• **Your goal**
Write out the entire listing below exactly, with the pictures left out.

--*--

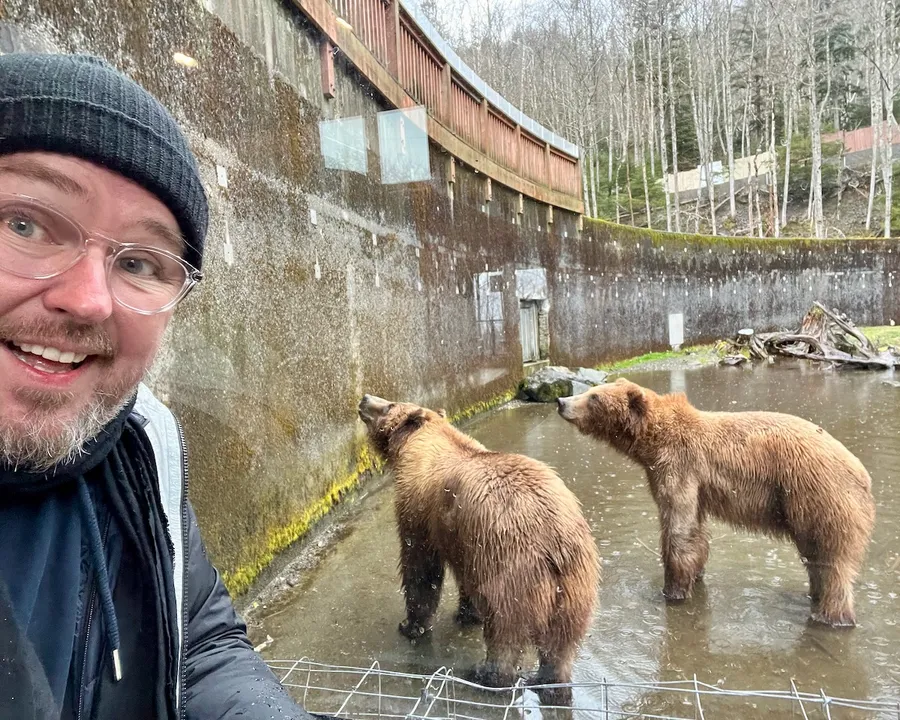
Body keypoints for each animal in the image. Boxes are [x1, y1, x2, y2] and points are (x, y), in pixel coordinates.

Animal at [358, 394, 600, 705]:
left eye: (388, 405)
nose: (365, 398)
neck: (420, 446)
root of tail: (554, 542)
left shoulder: (421, 511)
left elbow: (421, 568)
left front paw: (411, 625)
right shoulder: (467, 540)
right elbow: (465, 577)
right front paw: (467, 613)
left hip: (516, 571)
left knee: (506, 628)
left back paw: (486, 674)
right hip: (576, 584)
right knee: (562, 642)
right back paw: (550, 684)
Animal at [556, 378, 875, 628]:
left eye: (594, 397)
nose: (561, 401)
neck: (652, 443)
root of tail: (862, 474)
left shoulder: (680, 466)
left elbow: (678, 529)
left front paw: (672, 590)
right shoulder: (693, 483)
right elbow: (695, 530)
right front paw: (695, 576)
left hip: (818, 496)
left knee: (831, 561)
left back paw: (830, 616)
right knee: (817, 559)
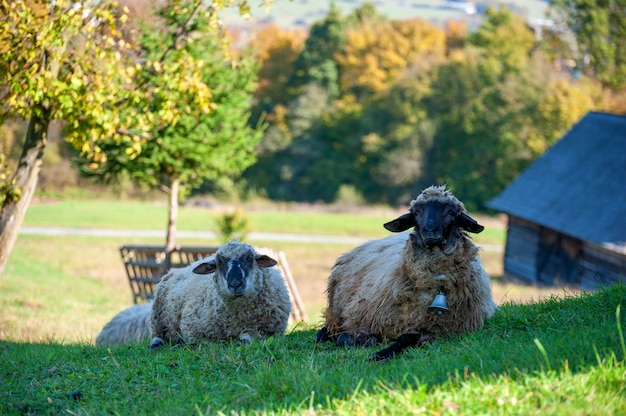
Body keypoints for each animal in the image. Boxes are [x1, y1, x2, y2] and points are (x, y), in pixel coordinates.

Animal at [314, 185, 494, 360]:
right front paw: (364, 342)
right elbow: (346, 338)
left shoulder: (440, 330)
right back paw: (323, 336)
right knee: (329, 329)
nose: (430, 230)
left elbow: (407, 338)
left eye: (451, 212)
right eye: (416, 213)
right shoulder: (369, 319)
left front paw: (380, 353)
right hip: (337, 311)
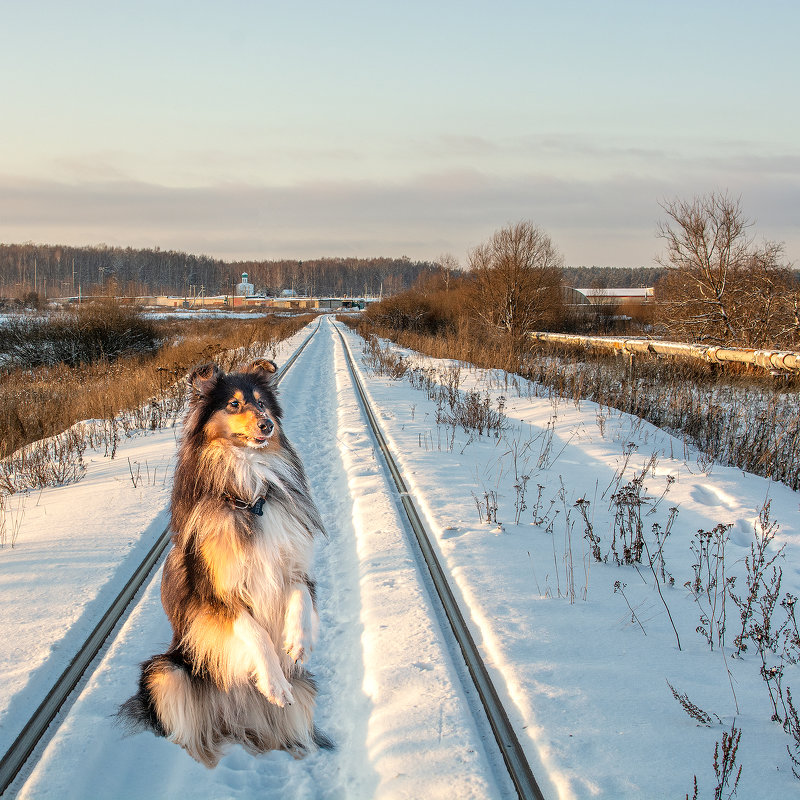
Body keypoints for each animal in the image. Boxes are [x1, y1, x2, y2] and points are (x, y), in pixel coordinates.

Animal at [119, 360, 332, 764]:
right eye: (233, 405)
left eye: (261, 402)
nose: (266, 425)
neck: (248, 495)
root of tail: (231, 721)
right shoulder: (211, 594)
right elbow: (253, 630)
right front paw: (274, 682)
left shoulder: (293, 568)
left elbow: (300, 596)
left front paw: (297, 642)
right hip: (164, 671)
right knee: (189, 733)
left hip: (304, 693)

--*--

• **Task answer**
Body keypoints for each animal in the image. Boxes are [x1, y1, x2, y2] and points are (x, y), in pixel coordinates.

Animal at [358, 394, 600, 705]:
left eye: (388, 405)
nose: (365, 398)
neck: (420, 446)
root of tail: (554, 542)
left shoulder: (421, 511)
left elbow: (421, 568)
left front paw: (411, 625)
right shoulder: (467, 540)
right elbow: (465, 577)
right front paw: (467, 613)
left hip: (516, 571)
left knee: (506, 628)
left back paw: (486, 674)
right hip: (576, 584)
right knee: (562, 642)
right back paw: (550, 684)
Animal at [556, 378, 875, 628]:
left eye: (594, 397)
nose: (561, 401)
neck: (652, 443)
root of tail: (862, 474)
left shoulder: (680, 466)
left elbow: (678, 529)
left front paw: (672, 590)
right shoulder: (693, 483)
right elbow: (695, 530)
right front paw: (695, 576)
left hip: (818, 496)
left knee: (831, 561)
left back paw: (830, 616)
right knee: (817, 559)
Body keypoints for each animal in the image. Boxes are [x1, y1, x2, y2] and points are (x, y), in pixel coordinates.

Animal at [314, 185, 494, 360]:
right front paw: (364, 342)
right elbow: (346, 338)
left shoulder: (440, 330)
right back paw: (323, 336)
right knee: (329, 329)
nose: (430, 230)
left elbow: (407, 338)
left eye: (451, 212)
right eye: (416, 213)
right shoulder: (369, 319)
left front paw: (380, 353)
right hip: (337, 311)
Body keypoints for each animal in the image. Boxes are [x1, y1, x2, y2] and points are (x, y), in pixel coordinates.

Animal at [119, 360, 332, 764]:
right eye: (233, 405)
left eye: (261, 402)
nose: (266, 425)
neck: (248, 495)
root of tail: (231, 721)
right shoulder: (211, 594)
right elbow: (253, 630)
right front paw: (274, 682)
left shoulder: (293, 568)
left elbow: (300, 596)
left front paw: (297, 642)
right hip: (164, 671)
right knee: (189, 733)
left hip: (304, 693)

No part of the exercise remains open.